Illinois Gov. Pat Quinn pushed for a 50 percent increase in the personal income tax last year but failed to gain any semblance of public or legislative support for the proposal. This time around, the Governor has scaled  back his plan, proposing a 33 percent income tax increase that would bring the state’s flat rate up to 4 percent from 3 percent.

It’s clear that Quinn does not get it. The public appetite for a 33 percent tax hike is no stronger than for a 50 percent increase. While last year’s proposal was indeed massive, public backlash against the 2nd Annual Pat Quinn Income Tax Increase Proposal will be no quieter this time around.

That’s because Illinois taxpayers are tightening their belts to cope with the economic downturn and its corresponding 11.3 percent unemployment rate in the state. They look to the state capitol and see politicians looking to spend more, borrow more, and tax more. They see politicians unwilling to govern and eager to cut corners and make the easy decision to raise taxes.
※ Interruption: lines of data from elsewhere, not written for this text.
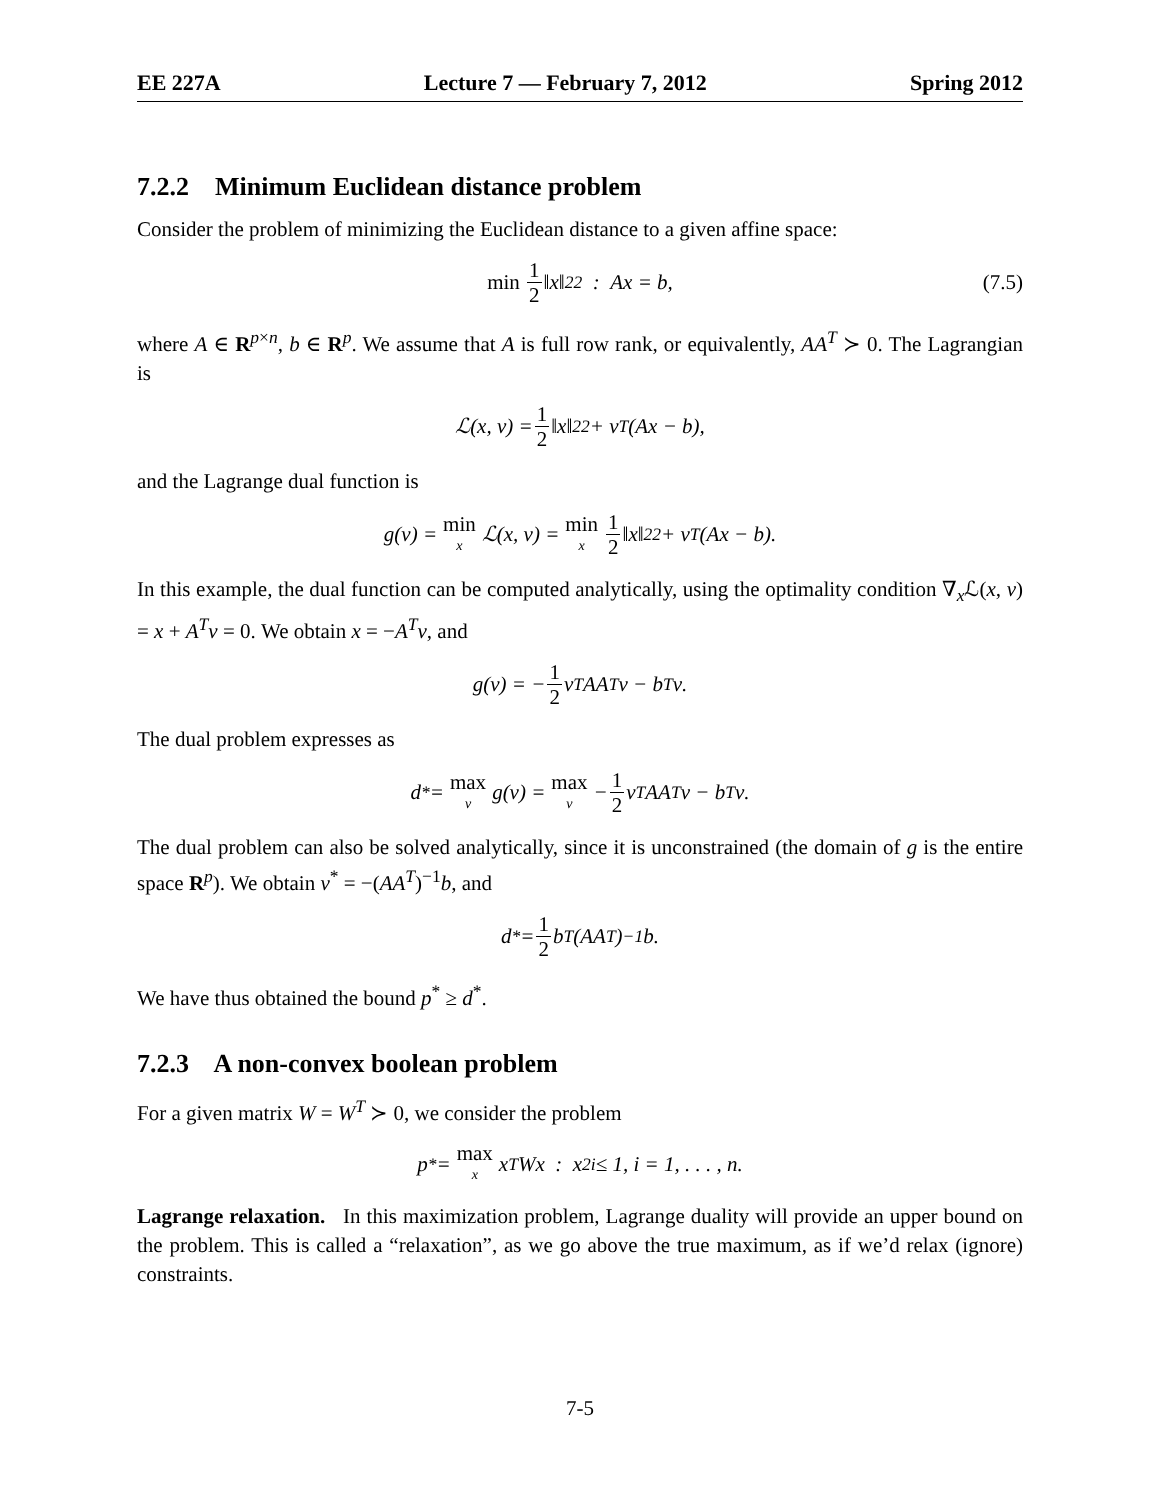EE 227A Lecture 7 — February 7, 2012 Spring 2012
7.2.2 Minimum Euclidean distance problem
Consider the problem of minimizing the Euclidean distance to a given affine space:
min 1 2 ‖x‖<sup>2</sup><sub>2</sub> : Ax = b, (7.5)
where A ∈ R<sup>p×n</sup>, b ∈ R<sup>p</sup>. We assume that A is full row rank, or equivalently, AA<sup>T</sup> ≻ 0. The Lagrangian is
ℒ(x, ν) = 1 2 ‖x‖<sup>2</sup><sub>2</sub> + ν<sup>T</sup>(Ax − b),
and the Lagrange dual function is
g(ν) = min x ℒ(x, ν) = min x 1 2 ‖x‖<sup>2</sup><sub>2</sub> + ν<sup>T</sup>(Ax − b).
In this example, the dual function can be computed analytically, using the optimality condition ∇<sub>x</sub>ℒ(x, ν) = x + A<sup>T</sup>ν = 0. We obtain x = −A<sup>T</sup>ν, and
g(ν) = − 1 2 ν<sup>T</sup>AA<sup>T</sup>ν − b<sup>T</sup>ν.
The dual problem expresses as
d<sup>*</sup> = max ν g(ν) = max ν − 1 2 ν<sup>T</sup>AA<sup>T</sup>ν − b<sup>T</sup>ν.
The dual problem can also be solved analytically, since it is unconstrained (the domain of g is the entire space R<sup>p</sup>). We obtain ν<sup>*</sup> = −(AA<sup>T</sup>)<sup>−1</sup>b, and
d<sup>*</sup> = 1 2 b<sup>T</sup>(AA<sup>T</sup>)<sup>−1</sup>b.
We have thus obtained the bound p<sup>*</sup> ≥ d<sup>*</sup>.
7.2.3 A non-convex boolean problem
For a given matrix W = W<sup>T</sup> ≻ 0, we consider the problem
p<sup>*</sup> = max x x<sup>T</sup>Wx : x<sup>2</sup><sub>i</sub> ≤ 1, i = 1, . . . , n.
Lagrange relaxation. In this maximization problem, Lagrange duality will provide an upper bound on the problem. This is called a “relaxation”, as we go above the true maximum, as if we’d relax (ignore) constraints.
7-5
House Speaker Michael Madigan hit the nail on the head when he said:

"Let’s be straightforward about this. The people of Illinois, they don’t want tax increases. They’re hurting. The American economy is in bad shape. People are out of work. They don’t want to hear about tax increases."

Either Gov. Quinn is misreading the polling data, or he is completely indifferent to the concerns of his consituents.
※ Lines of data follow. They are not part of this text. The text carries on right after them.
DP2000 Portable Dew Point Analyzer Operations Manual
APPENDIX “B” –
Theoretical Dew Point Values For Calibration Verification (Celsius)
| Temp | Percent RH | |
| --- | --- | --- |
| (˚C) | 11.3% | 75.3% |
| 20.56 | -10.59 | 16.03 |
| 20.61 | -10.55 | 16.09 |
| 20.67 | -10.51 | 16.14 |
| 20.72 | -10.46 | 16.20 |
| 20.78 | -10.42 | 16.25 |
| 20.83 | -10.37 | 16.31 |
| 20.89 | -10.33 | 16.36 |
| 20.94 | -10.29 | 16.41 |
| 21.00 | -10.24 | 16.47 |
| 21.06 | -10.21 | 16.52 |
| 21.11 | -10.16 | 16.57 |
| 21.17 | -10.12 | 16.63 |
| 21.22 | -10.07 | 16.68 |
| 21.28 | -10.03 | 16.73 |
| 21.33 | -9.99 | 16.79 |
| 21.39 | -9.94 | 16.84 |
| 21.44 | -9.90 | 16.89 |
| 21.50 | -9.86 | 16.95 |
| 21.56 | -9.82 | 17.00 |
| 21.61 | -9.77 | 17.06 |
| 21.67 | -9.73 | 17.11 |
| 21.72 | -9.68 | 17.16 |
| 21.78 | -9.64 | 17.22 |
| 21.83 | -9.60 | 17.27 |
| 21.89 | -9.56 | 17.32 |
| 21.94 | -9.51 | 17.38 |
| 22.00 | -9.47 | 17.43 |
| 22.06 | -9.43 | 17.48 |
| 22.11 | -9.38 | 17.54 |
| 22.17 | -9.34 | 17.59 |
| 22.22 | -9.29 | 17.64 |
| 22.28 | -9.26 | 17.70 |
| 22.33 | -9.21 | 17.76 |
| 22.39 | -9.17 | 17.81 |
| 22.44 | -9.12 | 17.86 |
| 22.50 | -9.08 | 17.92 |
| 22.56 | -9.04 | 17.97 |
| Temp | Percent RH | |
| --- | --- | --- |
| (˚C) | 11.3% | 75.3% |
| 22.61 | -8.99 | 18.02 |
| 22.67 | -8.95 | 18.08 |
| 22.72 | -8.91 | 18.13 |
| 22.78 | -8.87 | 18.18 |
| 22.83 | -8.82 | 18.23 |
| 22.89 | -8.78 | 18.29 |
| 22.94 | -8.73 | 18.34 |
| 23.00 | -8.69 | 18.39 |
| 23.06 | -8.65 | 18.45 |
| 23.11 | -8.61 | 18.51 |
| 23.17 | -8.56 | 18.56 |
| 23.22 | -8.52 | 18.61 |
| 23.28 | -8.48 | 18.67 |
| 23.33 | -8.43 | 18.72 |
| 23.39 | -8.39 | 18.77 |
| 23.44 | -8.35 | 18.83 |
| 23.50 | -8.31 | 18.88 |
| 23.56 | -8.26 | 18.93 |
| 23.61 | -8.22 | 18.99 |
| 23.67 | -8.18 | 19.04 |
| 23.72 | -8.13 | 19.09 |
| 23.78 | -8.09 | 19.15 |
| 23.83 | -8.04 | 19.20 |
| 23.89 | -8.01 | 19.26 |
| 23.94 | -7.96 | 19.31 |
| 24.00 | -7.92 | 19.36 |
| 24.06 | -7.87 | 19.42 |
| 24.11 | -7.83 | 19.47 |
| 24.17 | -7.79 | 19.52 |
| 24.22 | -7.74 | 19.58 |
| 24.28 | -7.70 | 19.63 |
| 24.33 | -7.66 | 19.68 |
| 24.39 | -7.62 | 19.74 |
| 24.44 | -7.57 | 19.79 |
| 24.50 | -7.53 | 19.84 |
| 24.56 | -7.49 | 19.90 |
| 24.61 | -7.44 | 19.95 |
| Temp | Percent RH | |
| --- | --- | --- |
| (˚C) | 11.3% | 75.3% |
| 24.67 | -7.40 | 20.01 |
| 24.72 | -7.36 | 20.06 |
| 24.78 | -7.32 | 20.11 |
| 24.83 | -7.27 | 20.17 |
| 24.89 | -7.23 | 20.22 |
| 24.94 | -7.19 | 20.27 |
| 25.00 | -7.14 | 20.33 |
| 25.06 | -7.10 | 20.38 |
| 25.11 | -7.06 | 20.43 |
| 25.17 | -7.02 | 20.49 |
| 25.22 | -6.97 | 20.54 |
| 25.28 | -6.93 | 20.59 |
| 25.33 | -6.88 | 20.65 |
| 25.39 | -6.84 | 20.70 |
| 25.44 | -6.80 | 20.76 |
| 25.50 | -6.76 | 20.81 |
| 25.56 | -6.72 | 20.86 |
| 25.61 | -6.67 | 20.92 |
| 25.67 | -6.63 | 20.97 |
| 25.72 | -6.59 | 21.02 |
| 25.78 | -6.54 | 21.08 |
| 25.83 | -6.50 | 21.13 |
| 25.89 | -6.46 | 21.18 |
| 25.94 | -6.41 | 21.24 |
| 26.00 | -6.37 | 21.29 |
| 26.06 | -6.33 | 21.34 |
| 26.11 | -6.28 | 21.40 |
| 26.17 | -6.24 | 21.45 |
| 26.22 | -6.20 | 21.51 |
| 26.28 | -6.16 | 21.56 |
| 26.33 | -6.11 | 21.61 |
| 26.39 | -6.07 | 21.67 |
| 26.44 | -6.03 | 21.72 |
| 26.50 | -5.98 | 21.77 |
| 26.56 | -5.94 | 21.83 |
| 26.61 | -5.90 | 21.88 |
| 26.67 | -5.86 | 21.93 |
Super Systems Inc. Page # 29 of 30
See ATR’s letter to the Illinois Legislature pasted below.

 

March 15, 2010
 
 
 
Illinois House
Illinois Senate
 
Dear Legislator:
 
Governor Pat Quinn has cemented his legacy as a tax hiker unwilling to confront the spending crisis in Springfield. After pushing for a 50 percent income tax hike in 2009, this week he formally called for a 33 percent increase in the tax, which he euphemistically labeled an “income tax surcharge.” Make no mistake: Pursuing this course of action rather than confronting state government’s overspending problem may be the final straw for Illinois, a state that has been in decline for over a decade.
 
The cause of the current budget hole, approaching a staggering $13 billion, is clear. State spending has increased 39 percent over the past decade, adjusted for inflation. Meanwhile, state population grew a measly 7 percent over the same period. There has been absolutely no political will in the Capitol to cut wasteful, duplicative, and unnecessary spending from the budget. The state does not face a $13 billion deficit; it faces a $13 billion overspending problem.
 
With the explosion in spending comes government waste, fraud, and abuse. The Illinois Alliance for Growth points out that despite the public education lobby’s contention that budget cuts automatically cause teacher layoffs, administrators such as University of Illinois President Richard Ringstein will continue to collect six-figure salaries after retirement.
 
By reforming the way state government spends taxpayer dollars, Illinois could have completely avoided this crisis. But government instead allowed borrowing and spending to explode, including a $36 billion increase the state’s unfunded pension liability between 1996 and 2008. Now Gov. Quinn wants to couple a $1 billion tax increase with nearly $5 billion in new borrowing, eroding Illinois’ comparative income tax advantage while further destroying the state’s bond rating.
 
The public’s aversion to tax increases was best embodied by House Speaker Michael Madigan, who noted succinctly, “The people of America don’t want a tax increase.” Because the Speaker went on to praise Gov. Quinn’s “courage” in proposing to raise the income tax, he should be reminded that Illinois is indeed one of the United States of America.
 
I urge you to reject the status quo approach to budgeting in Springfield – tax increases, borrowing, and federal bailouts. Tackling this crisis starts with honest spending reform. Gubernatorial candidate Bill Brady’s proposal to reduce government to 90 percent of last year’s size is a good start.
 
It’s time to show taxpayers a commitment to fiscal responsibility. Vote no on the Quinn tax increase.